====== Trecho para leitura

E que medidas deve tomar para receber os refugiados, principalmente agora com a chegada dos venezuelanos?

Eduardo Leite – O resguardo de indivíduos e comunidades discriminadas e perseguidas em seus países de origem é um dever do Estado e uma questão de solidariedade, de respeito aos direitos humanos. Estaremos abertos para receber nossos irmãos venezuelanos e, junto com as prefeituras dispostas a abrigá-los, daremos todo o apoio e estrutura necessária a sua integração à sociedade gaúcha. Não devemos esquecer que quem construiu o Rio Grande do Sul e a sua riqueza material e cultural foram, além de nossos indígenas e afro-descendentes, justamente os imigrantes.

Jairo Jorge – Nosso Estado é feito por imigrantes. Nossa cultura e nossa economia refletem isso, seja pelas mãos de portugueses, italianos, alemães, poloneses… O problema de refugiados é mundial e não podemos agir de outra forma senão sendo humanitários e gerando ações que permitam que imigrantes possam ser inseridos na nossa sociedade.   

José Ivo Sartori – O Rio Grande do Sul tem no acolhimento dos imigrantes a formação de suas origens. Isso brindou nosso povo com uma das mais ricas culturas do país. Por certo nunca vamos dar as costas aos irmãos venezuelanos, ou qualquer outro povo que busque acolhimento no Estado. Claro que devemos estar preparados, assim como durante a chegada dos Haitianos e outros que vieram em busca de melhores condições. Mas não nos furtaremos de auxiliar durante esta grave crise humanitária e encontraremos as melhores alternativas.

Mateus Bandeira – Acredito que a questão prioritária é: como o Estado arcará com os custos dessas pessoas aqui, entre saúde, educação e segurança. A questão humanitária é importante, mas há que se questionar se haverá qualidade de vida para essas pessoas.  Quando o Rio Grande do Sul se tornar um Estado com maior geração de emprego e renda, fruto da política de gestão e atração de investimentos que pretendemos implementar, aí, sim, poderá haver maior tranquilidade em receber essas pessoas.

Miguel Rossetto – Nosso compromisso com os direitos humanos é geral e abarca toda a população do estado, inclusive os refugiados. Com Haddad e Manuela, promoveremos o direito dos imigrantes conjuntamente à Política Nacional de Migrações e reconheceremos, de forma ampla, os direitos de refugiados.

Roberto Robaina – A migração é um direito humano e o governo deve fazer todo o esforço para receber e integrar refugiados que cheguem ao nosso Estado. Para isso, devemos planejar medidas de acesso à educação formal para as crianças e adolescentes, promover o acesso ao sistema de saúde e políticas para integração ao mercado de trabalho.

============
====== Dados fornecidos

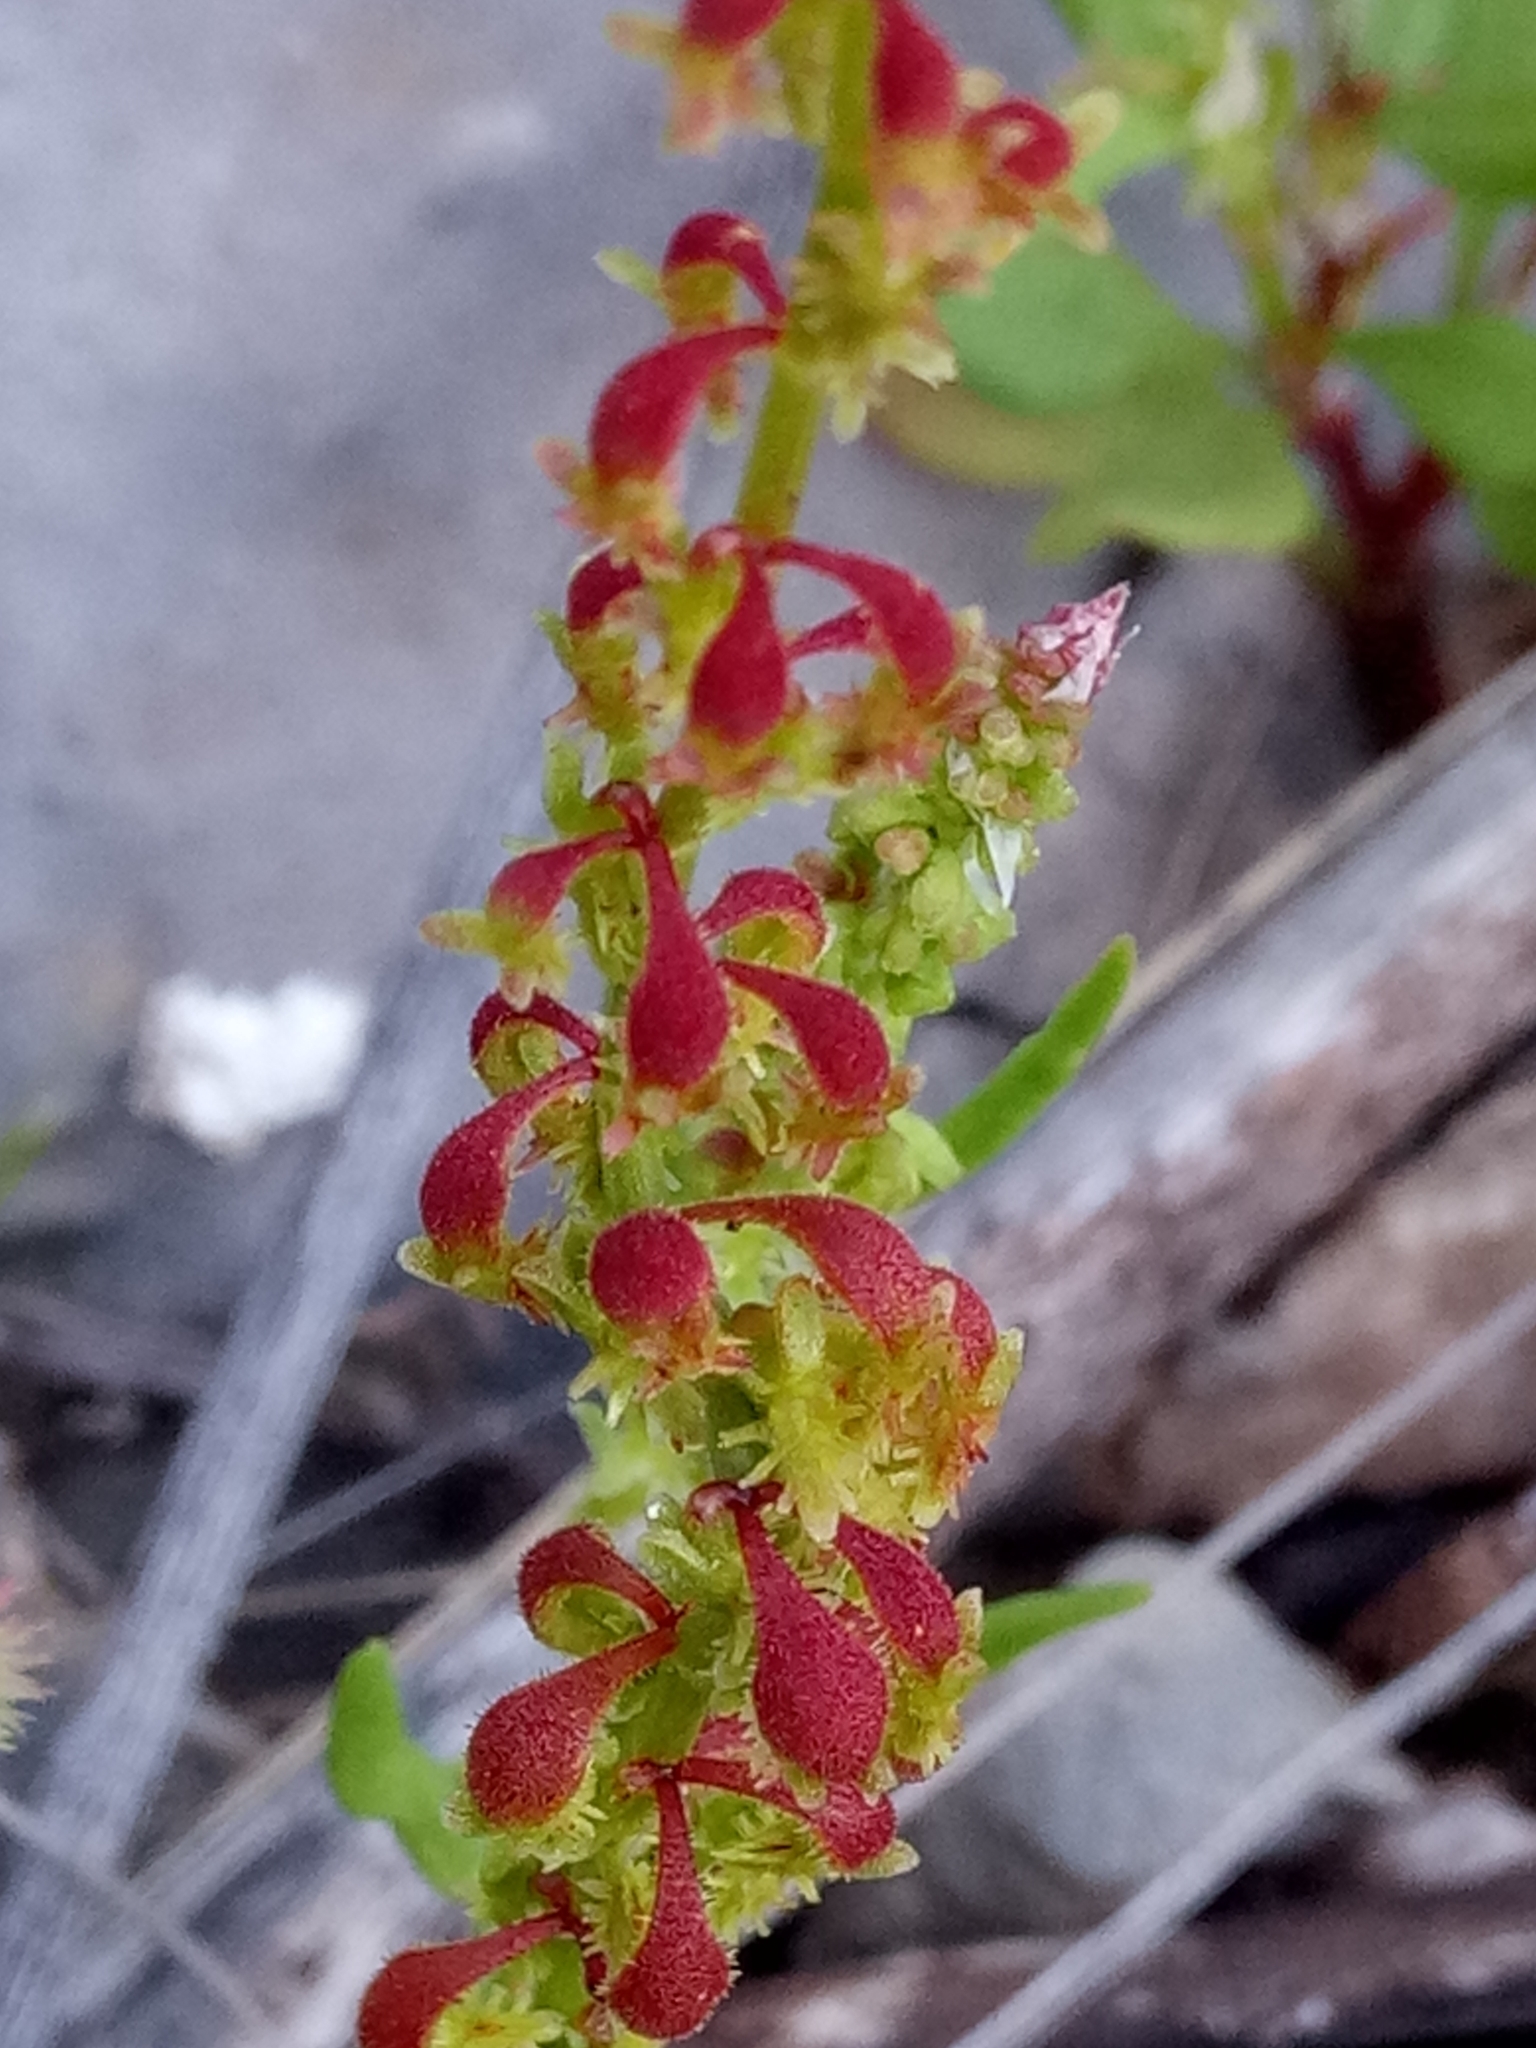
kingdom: Plantae
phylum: Tracheophyta
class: Magnoliopsida
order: Caryophyllales
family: Polygonaceae
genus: Rumex
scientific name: Rumex bucephalophorus
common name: Red dock
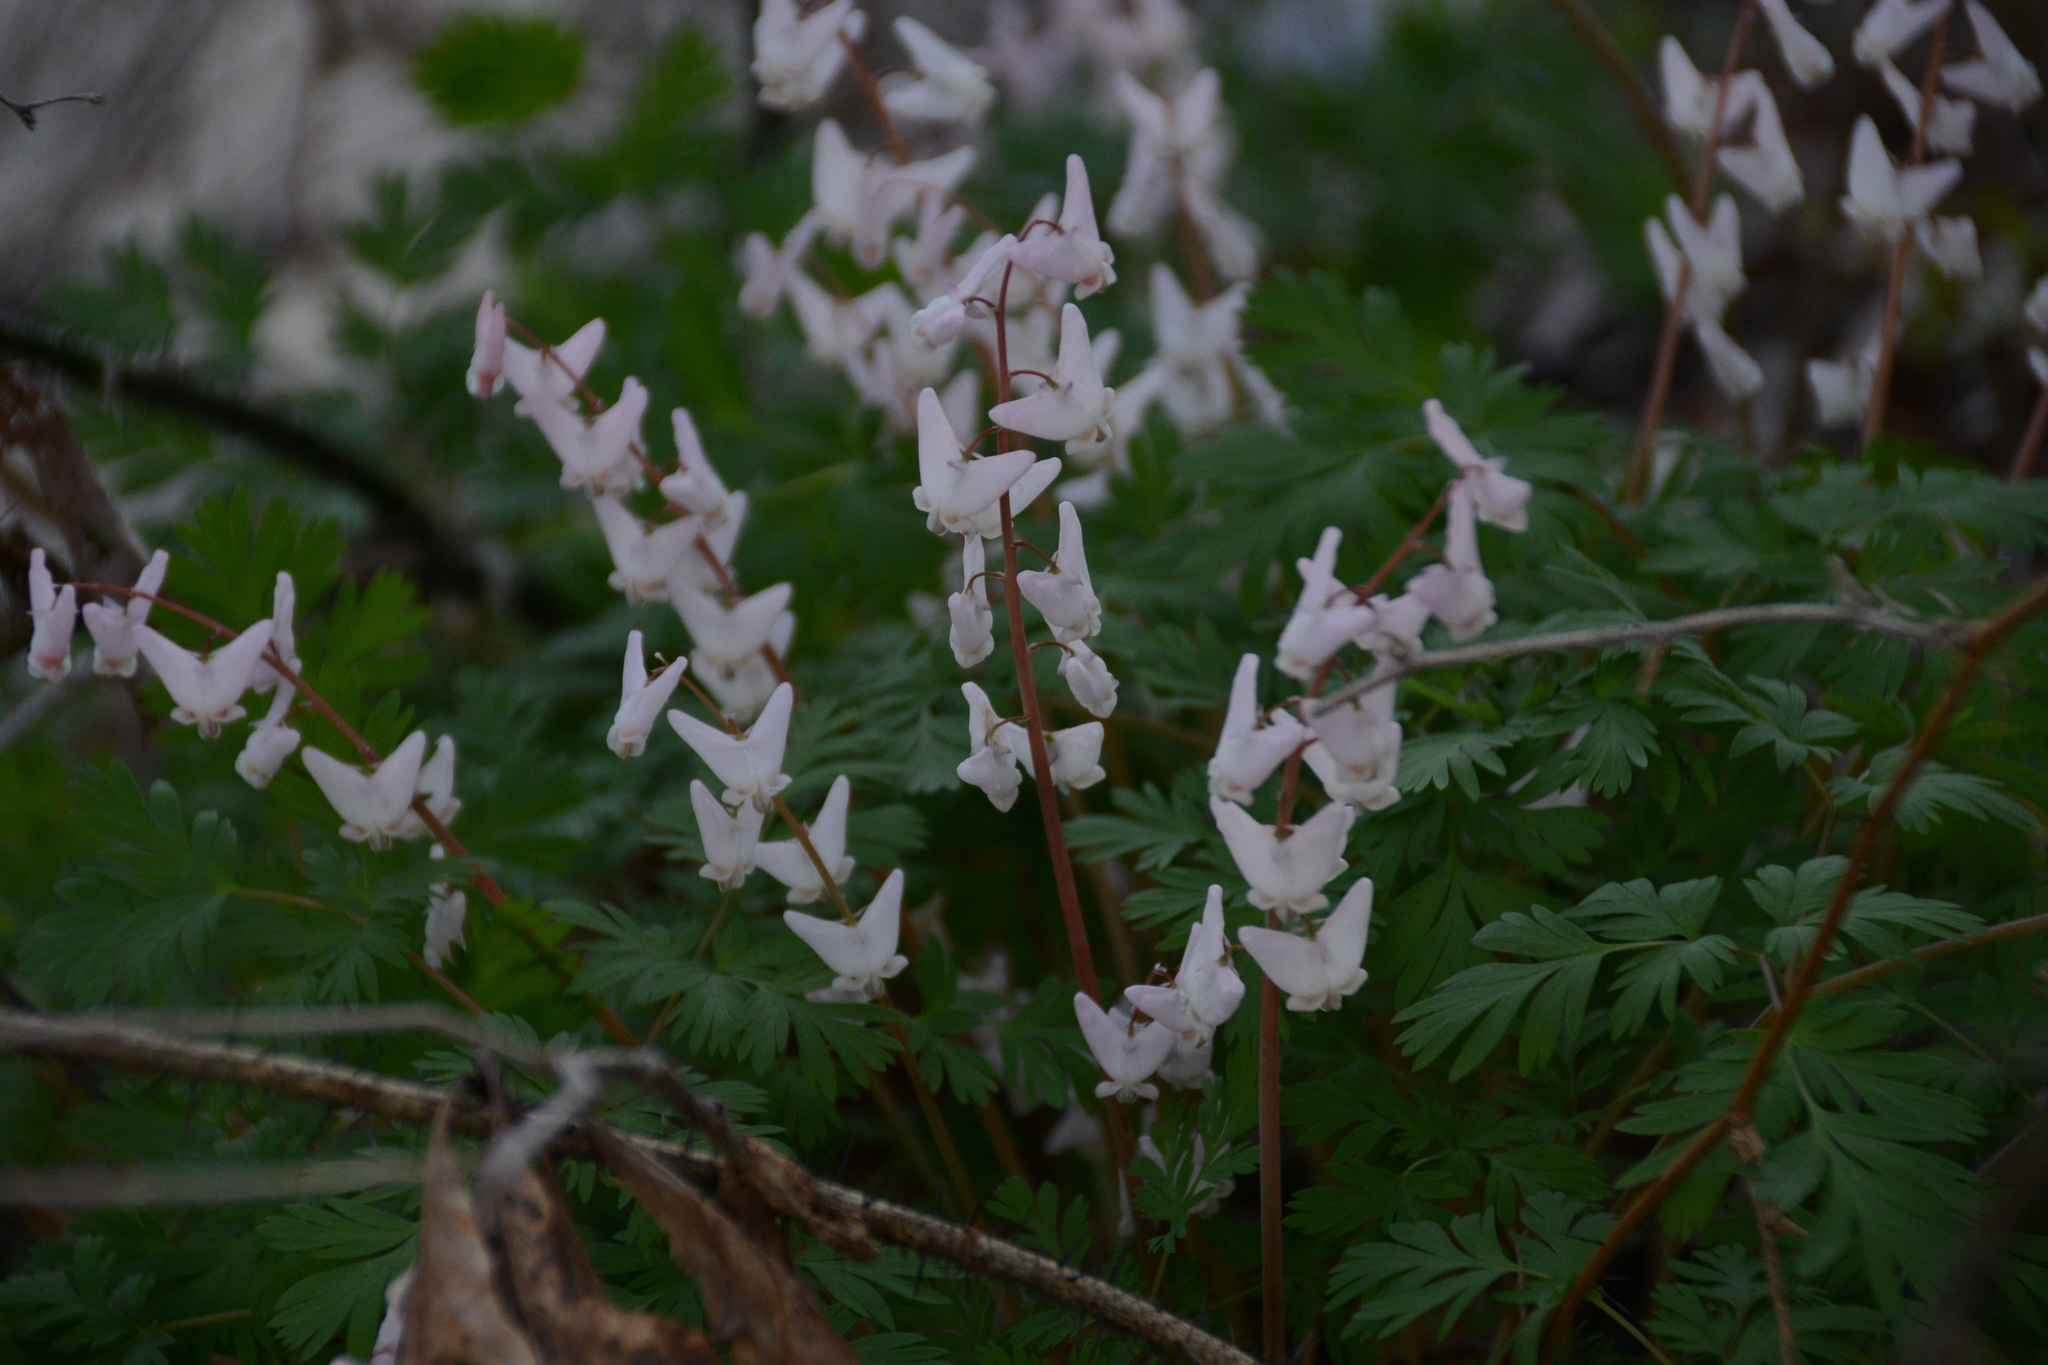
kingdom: Plantae
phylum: Tracheophyta
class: Magnoliopsida
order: Ranunculales
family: Papaveraceae
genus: Dicentra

============

Transcreva, sem qualquer alteração, a parte do trecho sobre o acolhimento de refugiados que começa em "Jairo Jorge –" e termina em "na nossa sociedade.".

### Resultado abaixo
Jairo Jorge – Nosso Estado é feito por imigrantes. Nossa cultura e nossa economia refletem isso, seja pelas mãos de portugueses, italianos, alemães, poloneses… O problema de refugiados é mundial e não podemos agir de outra forma senão sendo humanitários e gerando ações que permitam que imigrantes possam ser inseridos na nossa sociedade.